Les trois refuges pour sans-abri montréalais sont remplis à pleine capacité. Les dirigeants de la Mission Old Brewery, de la Maison du Père et de la Mission Bon accueil s’expliquent mal ce fort achalandage à cette période de l’année, selon le journal The Gazette.
À la Mission Old Brewery, une dizaine de personnes sont refusées chaque soir. Le directeur général, Matthew Pearce, suppose que les itinérants ne voient plus les refuges comme une dernière issue mais plutôt comme un endroit où ils pourraient obtenir de l’aide.
Le pavillon Patricia Mackenzie, qui accueille les femmes itinérantes, est particulièrement bondé. La forte proportion de ces femmes a été abusée ou elles souffrent de troubles mentaux, ce qui expliquerait le fort achalandage, selon M. Pearce. Il a indiqué à The Gazette qu’un étage supplémentaire pourrait être construit au pavillon Patricia Mackenzie, bien qu’il soit déjà le plus grand refuge pour femmes au Canada.
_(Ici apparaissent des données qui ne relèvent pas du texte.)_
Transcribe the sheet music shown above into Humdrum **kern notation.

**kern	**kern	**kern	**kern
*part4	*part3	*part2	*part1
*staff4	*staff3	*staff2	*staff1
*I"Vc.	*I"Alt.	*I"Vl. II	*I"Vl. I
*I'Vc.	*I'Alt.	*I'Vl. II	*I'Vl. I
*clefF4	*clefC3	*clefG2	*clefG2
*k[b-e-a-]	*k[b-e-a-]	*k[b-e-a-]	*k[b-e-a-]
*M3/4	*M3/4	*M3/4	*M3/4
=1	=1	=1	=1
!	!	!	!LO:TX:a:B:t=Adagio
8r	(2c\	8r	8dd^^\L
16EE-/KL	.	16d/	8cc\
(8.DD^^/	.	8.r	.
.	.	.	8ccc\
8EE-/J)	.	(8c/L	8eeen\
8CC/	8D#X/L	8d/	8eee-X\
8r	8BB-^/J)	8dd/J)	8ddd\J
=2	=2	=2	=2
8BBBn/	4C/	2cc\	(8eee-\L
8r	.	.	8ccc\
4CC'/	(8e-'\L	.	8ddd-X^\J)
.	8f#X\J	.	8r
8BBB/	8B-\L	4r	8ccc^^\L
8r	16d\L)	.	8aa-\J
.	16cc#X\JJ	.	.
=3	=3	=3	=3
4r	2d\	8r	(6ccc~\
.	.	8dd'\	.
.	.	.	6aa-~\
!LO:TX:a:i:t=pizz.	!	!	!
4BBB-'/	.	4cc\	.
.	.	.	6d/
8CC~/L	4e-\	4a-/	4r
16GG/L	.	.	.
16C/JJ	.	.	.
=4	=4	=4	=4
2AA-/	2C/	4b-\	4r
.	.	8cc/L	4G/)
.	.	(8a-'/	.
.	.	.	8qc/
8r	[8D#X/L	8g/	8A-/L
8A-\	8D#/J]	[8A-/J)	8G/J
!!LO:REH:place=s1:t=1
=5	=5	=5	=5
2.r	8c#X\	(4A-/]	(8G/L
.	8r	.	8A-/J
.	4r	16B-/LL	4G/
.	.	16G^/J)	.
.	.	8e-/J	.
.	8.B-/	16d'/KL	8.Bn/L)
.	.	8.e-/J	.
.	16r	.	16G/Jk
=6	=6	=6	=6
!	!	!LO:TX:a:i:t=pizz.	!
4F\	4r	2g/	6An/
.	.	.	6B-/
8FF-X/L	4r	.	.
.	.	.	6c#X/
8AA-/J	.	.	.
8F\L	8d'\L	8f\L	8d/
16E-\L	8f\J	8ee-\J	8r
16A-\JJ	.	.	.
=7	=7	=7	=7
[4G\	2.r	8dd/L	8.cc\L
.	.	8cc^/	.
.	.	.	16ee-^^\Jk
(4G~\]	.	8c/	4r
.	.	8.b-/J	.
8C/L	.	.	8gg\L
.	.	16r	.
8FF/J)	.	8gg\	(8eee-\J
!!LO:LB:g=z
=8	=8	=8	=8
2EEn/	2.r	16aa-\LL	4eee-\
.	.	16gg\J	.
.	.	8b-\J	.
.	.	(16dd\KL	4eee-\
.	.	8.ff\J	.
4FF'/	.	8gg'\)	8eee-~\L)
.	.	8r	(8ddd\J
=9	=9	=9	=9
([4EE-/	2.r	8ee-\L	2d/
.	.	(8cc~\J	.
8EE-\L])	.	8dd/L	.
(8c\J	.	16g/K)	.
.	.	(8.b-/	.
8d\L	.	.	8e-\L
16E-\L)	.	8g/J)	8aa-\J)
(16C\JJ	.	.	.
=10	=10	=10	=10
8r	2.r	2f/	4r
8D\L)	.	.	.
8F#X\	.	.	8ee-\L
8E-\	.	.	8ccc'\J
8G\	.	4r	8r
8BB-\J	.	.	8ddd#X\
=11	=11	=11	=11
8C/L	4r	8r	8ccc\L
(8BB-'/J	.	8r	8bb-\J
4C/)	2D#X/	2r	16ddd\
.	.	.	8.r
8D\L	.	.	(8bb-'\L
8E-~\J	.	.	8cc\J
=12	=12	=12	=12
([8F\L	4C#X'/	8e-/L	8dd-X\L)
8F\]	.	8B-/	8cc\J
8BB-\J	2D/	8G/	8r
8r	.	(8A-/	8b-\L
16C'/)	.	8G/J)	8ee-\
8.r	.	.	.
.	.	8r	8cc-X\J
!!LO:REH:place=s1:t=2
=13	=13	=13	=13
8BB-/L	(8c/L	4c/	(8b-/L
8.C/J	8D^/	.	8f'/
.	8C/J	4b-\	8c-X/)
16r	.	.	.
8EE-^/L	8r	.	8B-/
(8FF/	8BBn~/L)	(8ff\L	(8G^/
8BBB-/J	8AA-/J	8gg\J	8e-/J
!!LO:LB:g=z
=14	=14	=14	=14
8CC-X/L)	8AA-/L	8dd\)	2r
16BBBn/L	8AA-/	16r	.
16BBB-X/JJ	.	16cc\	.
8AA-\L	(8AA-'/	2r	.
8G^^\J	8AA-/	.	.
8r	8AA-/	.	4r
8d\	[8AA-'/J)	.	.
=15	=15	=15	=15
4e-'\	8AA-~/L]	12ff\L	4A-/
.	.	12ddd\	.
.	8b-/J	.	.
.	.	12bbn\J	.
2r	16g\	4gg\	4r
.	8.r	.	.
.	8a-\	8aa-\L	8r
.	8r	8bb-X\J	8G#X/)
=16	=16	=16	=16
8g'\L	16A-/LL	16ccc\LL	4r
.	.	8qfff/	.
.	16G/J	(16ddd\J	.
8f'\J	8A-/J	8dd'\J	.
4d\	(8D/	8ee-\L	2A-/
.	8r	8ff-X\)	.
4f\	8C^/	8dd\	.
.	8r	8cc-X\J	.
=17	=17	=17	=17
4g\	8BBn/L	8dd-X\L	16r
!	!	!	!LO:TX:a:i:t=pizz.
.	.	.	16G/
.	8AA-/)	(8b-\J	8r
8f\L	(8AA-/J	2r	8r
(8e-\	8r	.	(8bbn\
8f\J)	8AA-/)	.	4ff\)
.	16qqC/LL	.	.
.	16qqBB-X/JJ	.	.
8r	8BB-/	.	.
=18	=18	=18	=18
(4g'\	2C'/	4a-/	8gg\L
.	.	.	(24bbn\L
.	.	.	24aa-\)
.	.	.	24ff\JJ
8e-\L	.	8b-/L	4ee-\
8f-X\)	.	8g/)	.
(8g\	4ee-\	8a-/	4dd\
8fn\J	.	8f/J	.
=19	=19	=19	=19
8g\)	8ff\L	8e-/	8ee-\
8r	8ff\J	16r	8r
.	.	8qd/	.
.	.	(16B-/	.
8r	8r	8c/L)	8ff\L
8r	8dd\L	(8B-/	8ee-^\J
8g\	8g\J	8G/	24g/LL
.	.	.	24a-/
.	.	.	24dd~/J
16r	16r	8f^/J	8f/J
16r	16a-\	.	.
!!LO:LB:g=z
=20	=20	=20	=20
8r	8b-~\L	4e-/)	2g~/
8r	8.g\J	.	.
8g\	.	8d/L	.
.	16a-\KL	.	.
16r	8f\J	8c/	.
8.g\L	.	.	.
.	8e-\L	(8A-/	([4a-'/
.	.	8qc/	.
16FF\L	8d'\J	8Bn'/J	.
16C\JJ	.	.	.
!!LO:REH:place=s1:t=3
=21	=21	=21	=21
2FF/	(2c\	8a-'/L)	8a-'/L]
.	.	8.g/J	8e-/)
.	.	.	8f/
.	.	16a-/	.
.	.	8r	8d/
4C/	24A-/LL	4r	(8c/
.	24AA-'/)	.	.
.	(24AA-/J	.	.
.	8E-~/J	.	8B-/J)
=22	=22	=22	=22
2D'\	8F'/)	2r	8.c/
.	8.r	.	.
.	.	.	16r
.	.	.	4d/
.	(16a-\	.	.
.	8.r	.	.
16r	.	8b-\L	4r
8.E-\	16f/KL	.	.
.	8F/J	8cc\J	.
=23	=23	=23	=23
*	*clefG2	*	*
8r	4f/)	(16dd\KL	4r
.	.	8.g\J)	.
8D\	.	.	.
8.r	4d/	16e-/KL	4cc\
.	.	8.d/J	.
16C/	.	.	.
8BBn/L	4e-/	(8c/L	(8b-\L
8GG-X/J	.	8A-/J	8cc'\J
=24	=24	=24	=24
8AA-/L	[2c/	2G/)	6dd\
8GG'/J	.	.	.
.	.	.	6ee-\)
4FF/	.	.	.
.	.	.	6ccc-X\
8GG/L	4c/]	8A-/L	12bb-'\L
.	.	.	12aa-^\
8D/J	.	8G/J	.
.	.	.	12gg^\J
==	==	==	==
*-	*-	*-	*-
La Maison du Père doit aussi refuser l’hospitalité à des itinérants certains soirs alors que la Mission Bon Accueil a vu sa clientèle croître de 23%.
Le Service de police de la Ville de Montréal a fait savoir que la météo pourrait avoir incité des personnes itinérantes, qui sont nombreuses à migrer vers la métropole pendant l’été, à frapper à la porte des refuges.
Cette augmentation du nombre de sans-abri serait liée à la récente crise économique, selon le professeur du département de service social l’Université de Sherbrooke, Roch Hurtubise. «C’est paradoxal de penser qu’au moment où il y a une reprise économique, il y a aussi une augmentation du nombre d’itinérants, mais ce n’est pas inhabituel», a-t-il dit à The Gazette.